CIJR | Canadian Institute for Jewish Research
L'institut Canadien de Recherches sur le Judaisme

Analysis

The NYT Misrepresents the History of the Israeli–Palestinian Conflict

NYC: New York Times Building
Wally Gobetz
Flickr
NYC: New York Times Building Wally Gobetz Flickr

Benny Morris
Quillette, Feb. 27, 2024

“… the article’s worst historical distortions concern the events surrounding the Second World War. Penslar claims that “between 9,000 and 12,000 Palestinians fought for the Allied forces in World War II.” In fact, as far as I know, it is doubtful whether any Palestine Arabs actually “fought” during the war …”
 
As we saw from the savage Hamas assault on southern Israel on 7 October, the Palestinians have certainly been active protagonists in their more-than-century-long battle against Zionism and Israel. But the New York Times would have it otherwise. Indeed, the underlying narrative in their magazine piece of 6 February 2024, “The Israeli-Palestinian Conflict and the Long Shadow of 1948,” is that the Palestinians have always lacked agency and have no responsibility for anything that has befallen them over the decades. This, plus a welter of factual errors and misleading judgments, has produced a seriously distorted description of the history of the first Arab–Israeli war and its origins.

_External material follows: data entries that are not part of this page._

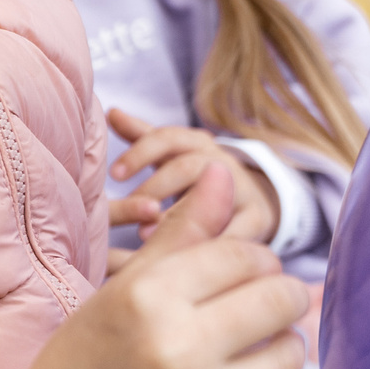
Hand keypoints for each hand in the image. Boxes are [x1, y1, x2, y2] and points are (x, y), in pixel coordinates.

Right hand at [0, 164, 309, 368]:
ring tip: (230, 361)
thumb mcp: (120, 293)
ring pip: (289, 354)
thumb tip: (226, 173)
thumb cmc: (81, 367)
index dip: (247, 263)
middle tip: (247, 315)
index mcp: (148, 298)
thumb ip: (180, 234)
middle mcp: (178, 350)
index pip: (248, 254)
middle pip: (281, 298)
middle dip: (273, 300)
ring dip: (269, 352)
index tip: (230, 279)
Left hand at [105, 108, 278, 270]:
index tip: (114, 175)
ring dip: (180, 217)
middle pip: (190, 166)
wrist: (254, 198)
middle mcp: (221, 162)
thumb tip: (112, 112)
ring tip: (144, 234)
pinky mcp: (257, 218)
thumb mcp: (174, 154)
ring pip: (216, 199)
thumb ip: (143, 135)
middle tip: (131, 208)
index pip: (168, 137)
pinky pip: (235, 232)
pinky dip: (207, 245)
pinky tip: (180, 256)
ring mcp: (242, 189)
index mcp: (197, 143)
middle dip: (157, 186)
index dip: (140, 153)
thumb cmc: (198, 176)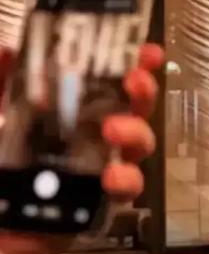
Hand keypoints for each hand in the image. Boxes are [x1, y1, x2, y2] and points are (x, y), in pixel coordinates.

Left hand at [0, 43, 163, 253]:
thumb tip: (6, 49)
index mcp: (77, 112)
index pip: (114, 82)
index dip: (136, 64)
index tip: (148, 50)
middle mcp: (97, 137)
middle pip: (136, 109)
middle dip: (144, 92)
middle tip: (134, 82)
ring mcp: (104, 169)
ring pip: (140, 147)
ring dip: (137, 133)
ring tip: (115, 130)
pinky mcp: (103, 204)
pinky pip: (127, 191)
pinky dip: (125, 180)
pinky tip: (112, 176)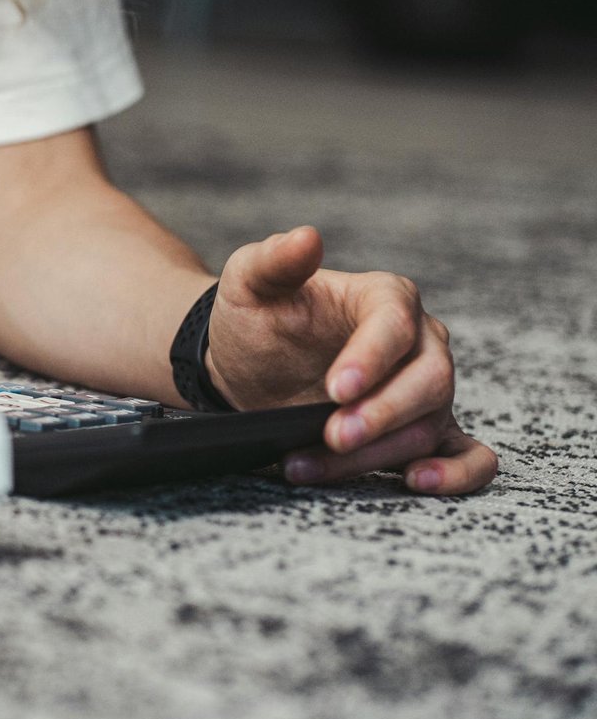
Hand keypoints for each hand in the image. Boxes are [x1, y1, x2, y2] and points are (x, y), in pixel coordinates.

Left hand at [205, 225, 497, 494]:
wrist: (249, 364)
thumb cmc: (256, 318)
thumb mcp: (249, 282)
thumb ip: (274, 260)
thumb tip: (306, 237)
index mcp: (385, 298)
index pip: (395, 326)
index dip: (371, 360)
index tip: (335, 389)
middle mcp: (419, 342)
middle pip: (427, 381)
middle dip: (379, 414)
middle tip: (330, 435)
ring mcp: (426, 390)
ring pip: (428, 426)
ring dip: (373, 454)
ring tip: (308, 465)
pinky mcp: (423, 430)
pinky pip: (469, 456)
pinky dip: (456, 474)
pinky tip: (416, 481)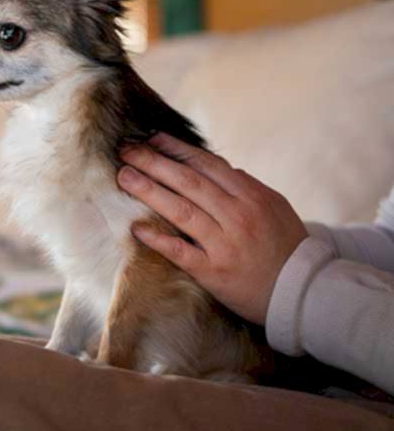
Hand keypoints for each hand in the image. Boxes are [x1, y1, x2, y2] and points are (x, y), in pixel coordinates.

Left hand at [116, 133, 307, 324]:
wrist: (305, 291)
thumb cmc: (287, 246)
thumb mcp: (275, 207)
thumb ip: (246, 186)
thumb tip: (218, 166)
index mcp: (252, 196)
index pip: (207, 164)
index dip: (176, 149)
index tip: (151, 139)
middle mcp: (237, 215)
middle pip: (188, 181)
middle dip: (154, 163)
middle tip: (126, 151)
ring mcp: (225, 243)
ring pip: (181, 210)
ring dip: (148, 191)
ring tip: (124, 177)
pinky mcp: (214, 271)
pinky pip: (180, 251)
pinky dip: (157, 238)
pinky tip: (135, 228)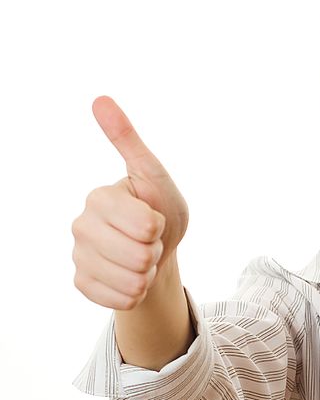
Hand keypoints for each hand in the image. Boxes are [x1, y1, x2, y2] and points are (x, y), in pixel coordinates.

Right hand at [71, 96, 188, 309]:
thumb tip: (100, 99)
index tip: (154, 218)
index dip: (159, 227)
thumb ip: (128, 141)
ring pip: (132, 281)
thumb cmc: (159, 207)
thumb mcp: (153, 174)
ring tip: (142, 257)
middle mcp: (81, 226)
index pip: (146, 226)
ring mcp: (79, 256)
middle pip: (139, 257)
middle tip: (149, 241)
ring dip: (147, 274)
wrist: (159, 248)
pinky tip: (131, 276)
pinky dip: (136, 293)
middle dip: (155, 252)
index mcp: (99, 197)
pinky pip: (121, 299)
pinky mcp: (82, 283)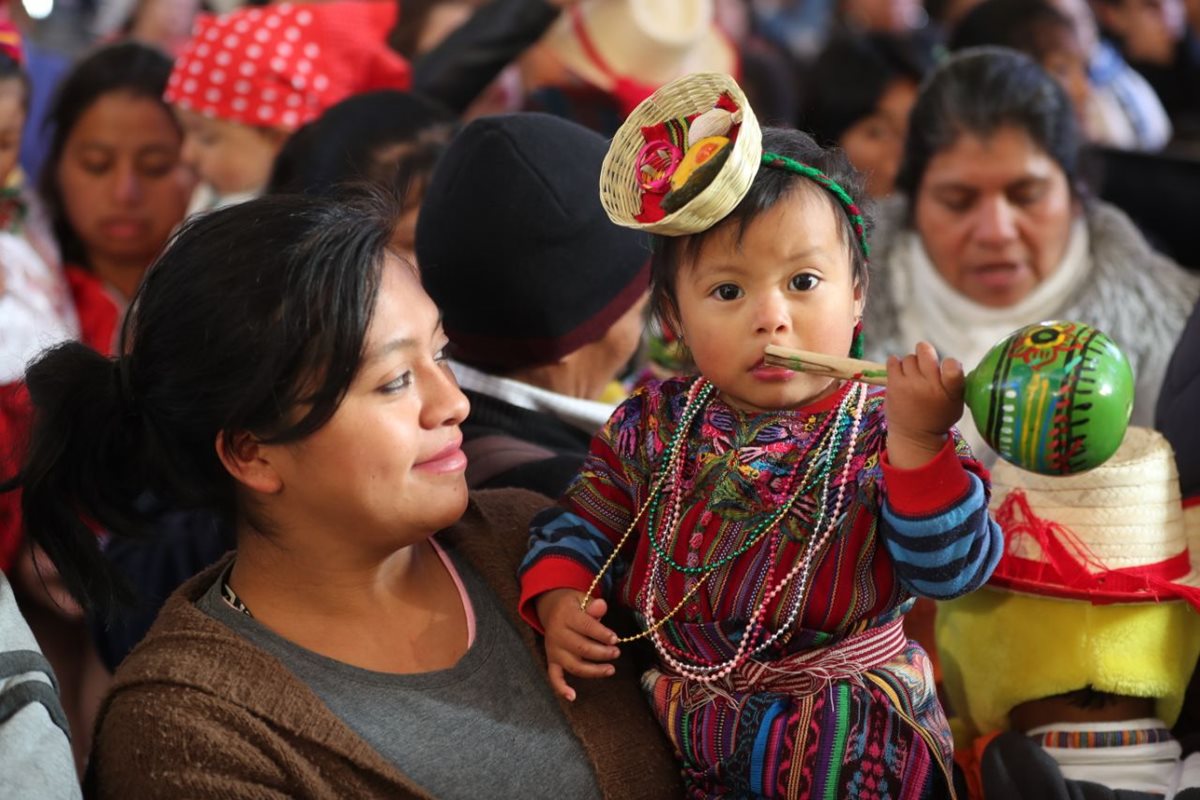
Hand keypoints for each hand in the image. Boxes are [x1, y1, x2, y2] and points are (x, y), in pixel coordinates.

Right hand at [536, 588, 619, 701]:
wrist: (552, 608)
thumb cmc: (574, 605)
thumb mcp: (583, 599)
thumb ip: (593, 605)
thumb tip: (601, 606)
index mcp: (566, 616)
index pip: (586, 627)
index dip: (602, 634)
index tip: (616, 639)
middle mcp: (557, 634)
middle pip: (581, 648)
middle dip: (601, 653)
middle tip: (616, 653)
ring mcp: (553, 650)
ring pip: (573, 665)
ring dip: (593, 671)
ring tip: (611, 669)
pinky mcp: (552, 660)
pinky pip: (554, 676)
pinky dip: (561, 688)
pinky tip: (572, 697)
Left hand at [884, 342, 964, 468]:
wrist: (914, 436)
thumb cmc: (938, 416)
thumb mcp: (956, 403)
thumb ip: (956, 382)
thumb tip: (952, 362)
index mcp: (949, 391)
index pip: (953, 366)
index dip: (950, 362)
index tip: (947, 367)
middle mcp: (929, 386)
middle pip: (926, 352)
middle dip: (926, 355)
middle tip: (925, 366)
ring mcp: (910, 385)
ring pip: (909, 357)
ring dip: (911, 364)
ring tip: (913, 377)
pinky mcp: (894, 385)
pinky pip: (893, 361)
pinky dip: (896, 363)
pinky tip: (901, 373)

The Times article consists of a lengthy “discussion” between Arab and Jewish scholars (three ostensibly from each side) and comments and clarifications (and mis-clarifications) by Emily Bazelon, the NYT staff writer who moderated the dialogue and put the piece together. Five of the six people involved can hardly be deemed experts on either the Arab–Israeli conflict or the 1948 war. Only one—Itamar Rabinovich, a former Israeli ambassador to Washington—has published works of some relevance: The Road Not Taken (1991), on the clandestine post-1948 Arab–Israeli peace talks, and The War for Lebanon (1984), on the Israel–PLO war of the early 1980s. During the discussion, the three Arab panellists—Nadim Bawalsa, an associate editor of the Journal of Palestine Studies; Leena Dallasheh, who is writing a book on Nazareth in the 1940s and ’50s; and Salim Tamari, a sociologist from Bir Zeit University in the West Bank—almost uniformly toe the PLO (or Hamas) line, which is indistinguishable from propaganda.